▶ **Material provided**:
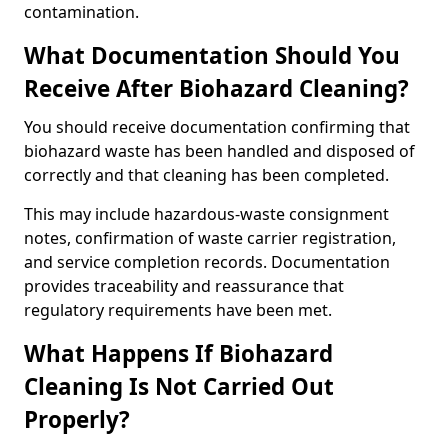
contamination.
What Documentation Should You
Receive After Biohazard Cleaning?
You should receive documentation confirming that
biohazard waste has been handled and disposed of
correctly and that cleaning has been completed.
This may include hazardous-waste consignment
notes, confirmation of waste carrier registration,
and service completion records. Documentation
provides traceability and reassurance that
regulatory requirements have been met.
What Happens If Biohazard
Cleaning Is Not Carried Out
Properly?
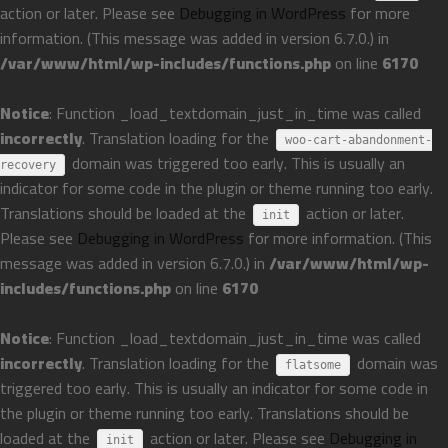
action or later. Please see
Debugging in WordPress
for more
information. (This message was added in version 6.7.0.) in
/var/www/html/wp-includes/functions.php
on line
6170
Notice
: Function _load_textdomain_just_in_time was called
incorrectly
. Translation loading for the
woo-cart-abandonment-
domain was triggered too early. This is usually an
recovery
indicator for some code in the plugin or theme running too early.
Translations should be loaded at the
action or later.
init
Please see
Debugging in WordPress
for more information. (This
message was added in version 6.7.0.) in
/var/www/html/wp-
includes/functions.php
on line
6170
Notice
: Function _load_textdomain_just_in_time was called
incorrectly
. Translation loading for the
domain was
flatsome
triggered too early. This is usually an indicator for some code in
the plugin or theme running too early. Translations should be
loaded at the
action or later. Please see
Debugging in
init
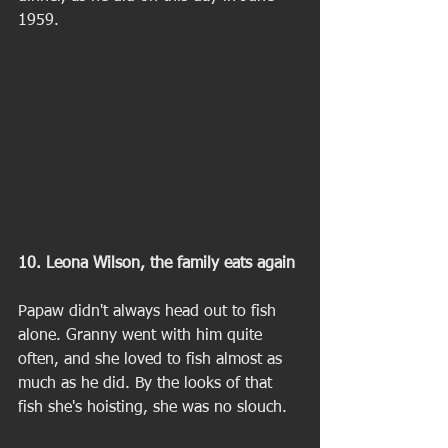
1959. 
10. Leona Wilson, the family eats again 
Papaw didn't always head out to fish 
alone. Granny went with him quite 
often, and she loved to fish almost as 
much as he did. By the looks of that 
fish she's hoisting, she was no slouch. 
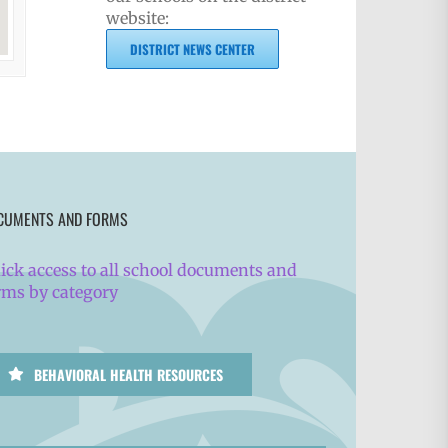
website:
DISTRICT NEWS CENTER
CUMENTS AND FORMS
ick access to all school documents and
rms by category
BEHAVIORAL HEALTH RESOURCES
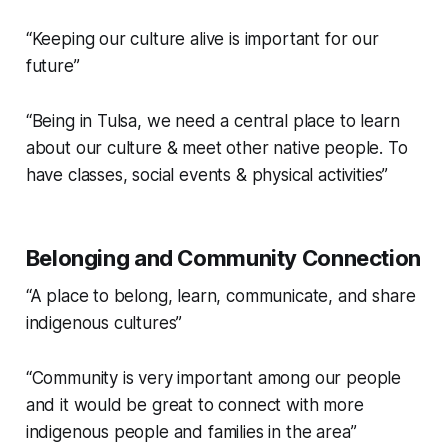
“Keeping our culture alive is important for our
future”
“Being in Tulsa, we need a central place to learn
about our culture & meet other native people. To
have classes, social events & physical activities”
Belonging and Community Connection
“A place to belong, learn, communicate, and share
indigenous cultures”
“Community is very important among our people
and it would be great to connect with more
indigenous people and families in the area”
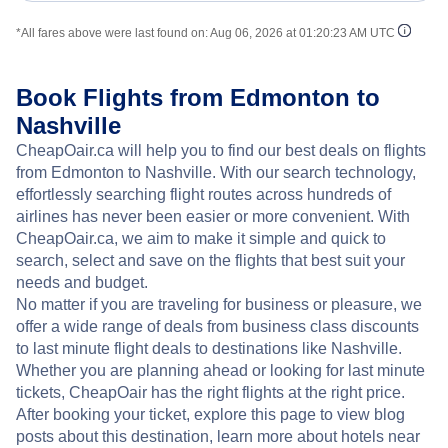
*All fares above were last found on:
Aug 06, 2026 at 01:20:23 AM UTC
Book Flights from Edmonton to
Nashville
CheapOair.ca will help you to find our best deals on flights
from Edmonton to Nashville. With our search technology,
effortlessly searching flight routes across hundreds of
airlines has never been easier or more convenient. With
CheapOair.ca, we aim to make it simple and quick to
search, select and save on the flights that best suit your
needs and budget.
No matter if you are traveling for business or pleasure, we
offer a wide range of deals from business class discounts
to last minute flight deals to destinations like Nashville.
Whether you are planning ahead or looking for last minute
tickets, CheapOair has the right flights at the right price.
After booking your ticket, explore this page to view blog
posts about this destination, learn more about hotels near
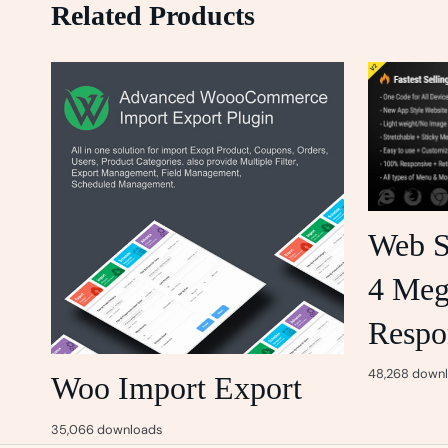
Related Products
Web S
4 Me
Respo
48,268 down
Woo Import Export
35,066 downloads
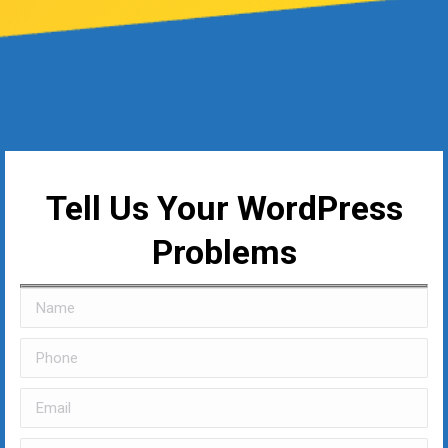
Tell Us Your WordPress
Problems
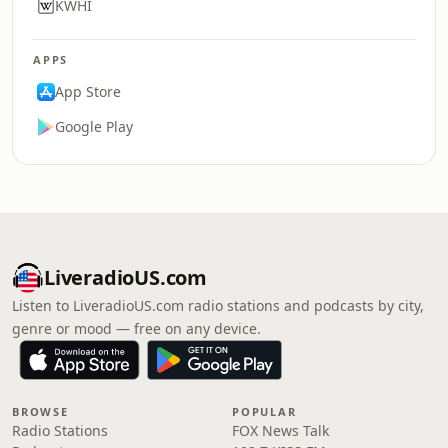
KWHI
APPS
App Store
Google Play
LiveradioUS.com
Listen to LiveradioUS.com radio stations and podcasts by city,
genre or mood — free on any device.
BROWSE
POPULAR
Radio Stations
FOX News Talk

--

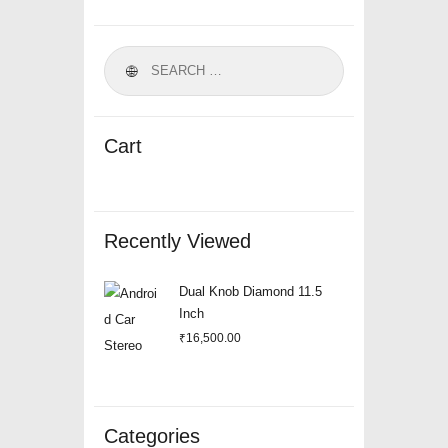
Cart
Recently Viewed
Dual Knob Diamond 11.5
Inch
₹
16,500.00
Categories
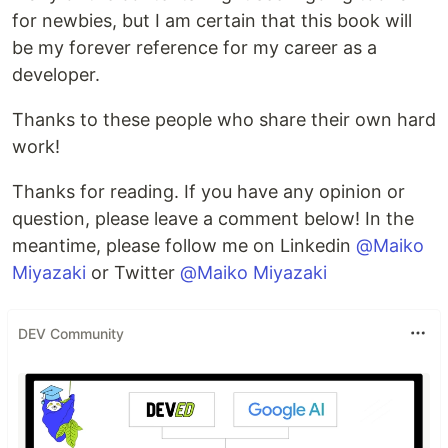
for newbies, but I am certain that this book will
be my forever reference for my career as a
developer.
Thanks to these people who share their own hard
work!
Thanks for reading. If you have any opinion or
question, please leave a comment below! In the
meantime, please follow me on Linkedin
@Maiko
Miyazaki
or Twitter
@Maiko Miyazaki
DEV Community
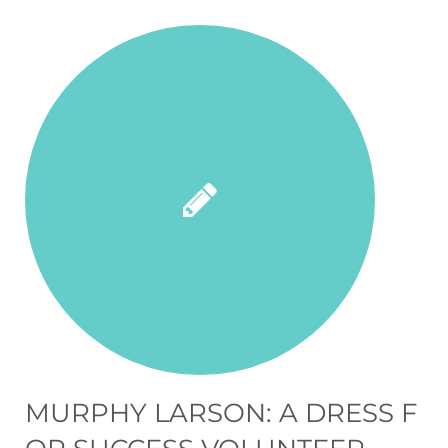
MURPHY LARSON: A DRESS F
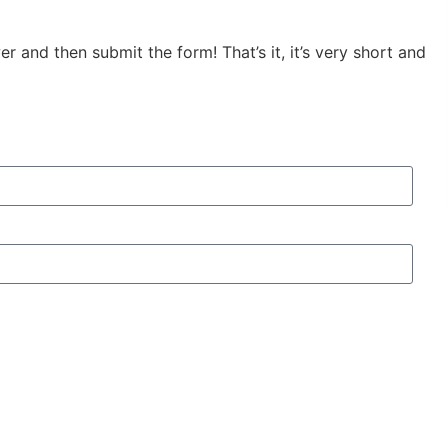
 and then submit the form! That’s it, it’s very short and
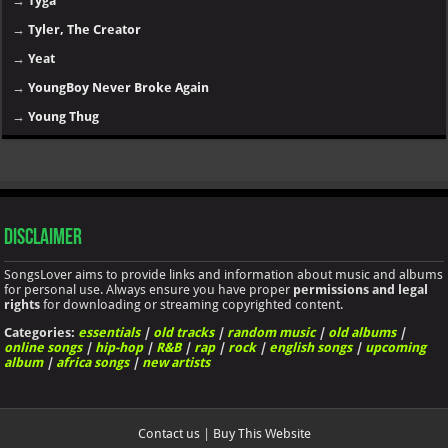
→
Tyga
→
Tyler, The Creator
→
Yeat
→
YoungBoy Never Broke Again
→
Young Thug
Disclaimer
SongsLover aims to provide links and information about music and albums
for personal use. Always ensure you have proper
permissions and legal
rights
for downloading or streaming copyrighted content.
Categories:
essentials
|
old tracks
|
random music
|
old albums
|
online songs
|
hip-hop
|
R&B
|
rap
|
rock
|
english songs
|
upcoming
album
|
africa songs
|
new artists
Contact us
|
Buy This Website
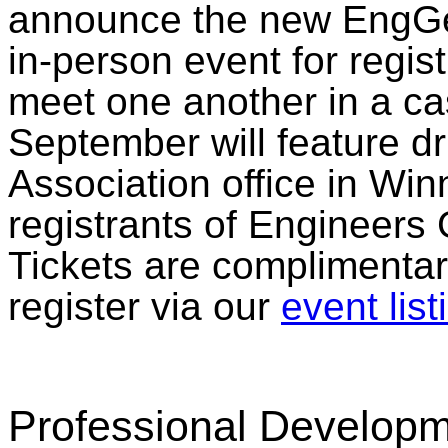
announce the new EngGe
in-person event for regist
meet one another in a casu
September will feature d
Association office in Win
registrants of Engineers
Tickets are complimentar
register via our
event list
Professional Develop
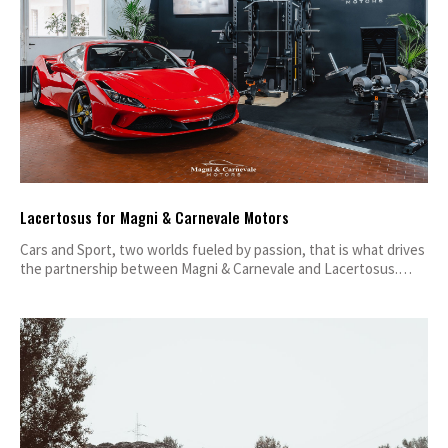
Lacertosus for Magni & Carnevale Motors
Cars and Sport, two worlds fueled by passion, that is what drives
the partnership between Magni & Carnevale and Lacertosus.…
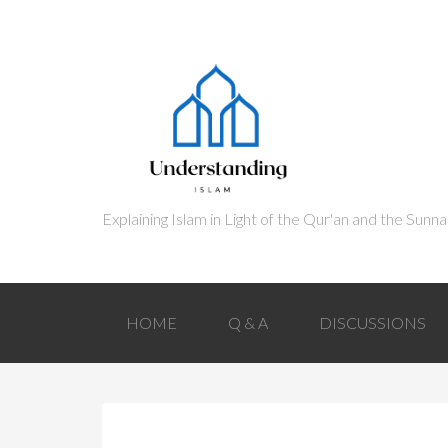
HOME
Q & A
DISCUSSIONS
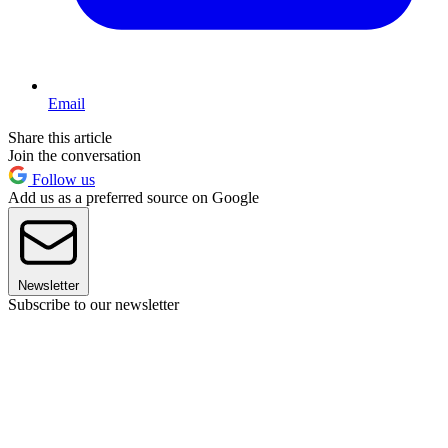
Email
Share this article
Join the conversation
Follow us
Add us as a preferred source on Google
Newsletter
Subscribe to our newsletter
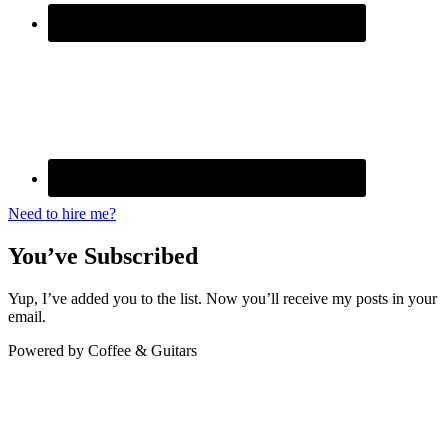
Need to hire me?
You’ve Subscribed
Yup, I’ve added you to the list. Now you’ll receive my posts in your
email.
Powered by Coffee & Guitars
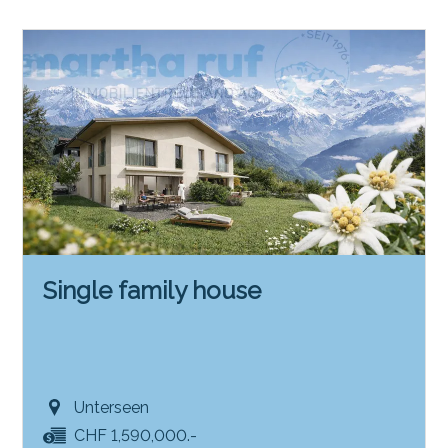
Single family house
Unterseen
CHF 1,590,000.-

...

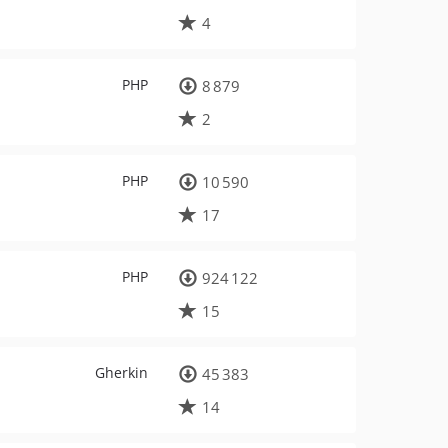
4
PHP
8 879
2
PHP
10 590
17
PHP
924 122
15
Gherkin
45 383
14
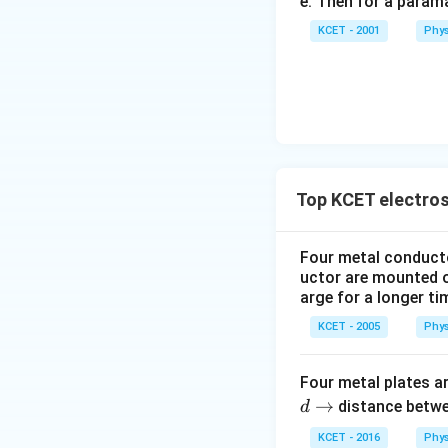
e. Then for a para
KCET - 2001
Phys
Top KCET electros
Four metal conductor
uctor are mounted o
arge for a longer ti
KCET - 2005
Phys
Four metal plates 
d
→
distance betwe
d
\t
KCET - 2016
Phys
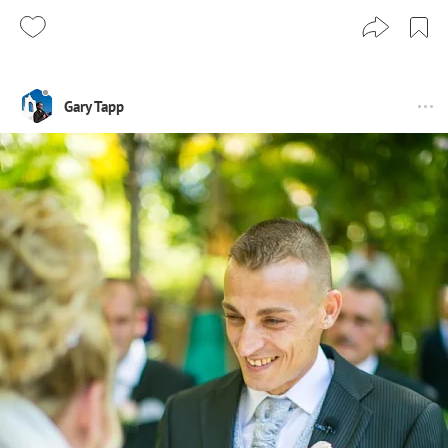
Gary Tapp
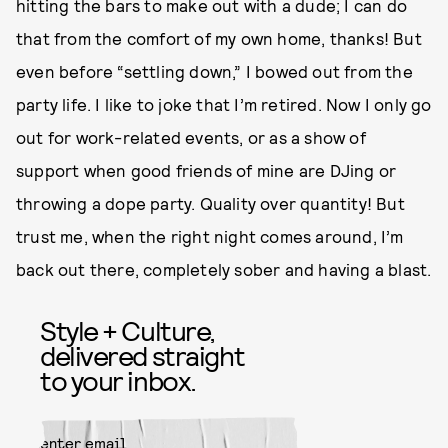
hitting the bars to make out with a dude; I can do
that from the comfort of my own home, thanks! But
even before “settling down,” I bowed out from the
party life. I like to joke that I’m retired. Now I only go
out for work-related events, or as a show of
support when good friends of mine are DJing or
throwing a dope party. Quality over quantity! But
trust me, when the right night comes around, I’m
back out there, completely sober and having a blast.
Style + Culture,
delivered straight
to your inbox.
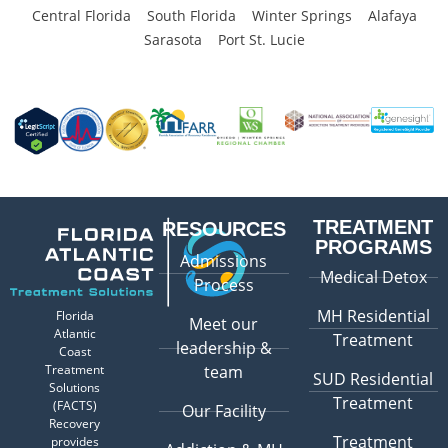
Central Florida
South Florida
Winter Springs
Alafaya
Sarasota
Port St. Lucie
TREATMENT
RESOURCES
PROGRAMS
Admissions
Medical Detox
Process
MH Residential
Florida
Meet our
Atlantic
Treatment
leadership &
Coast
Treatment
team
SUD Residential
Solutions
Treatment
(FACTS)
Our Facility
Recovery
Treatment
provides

▶ **Assignment**: Display each line in the data above that contains the word "family".

▶ **Written answer**:
10. Leona Wilson, the family eats again 
Single family house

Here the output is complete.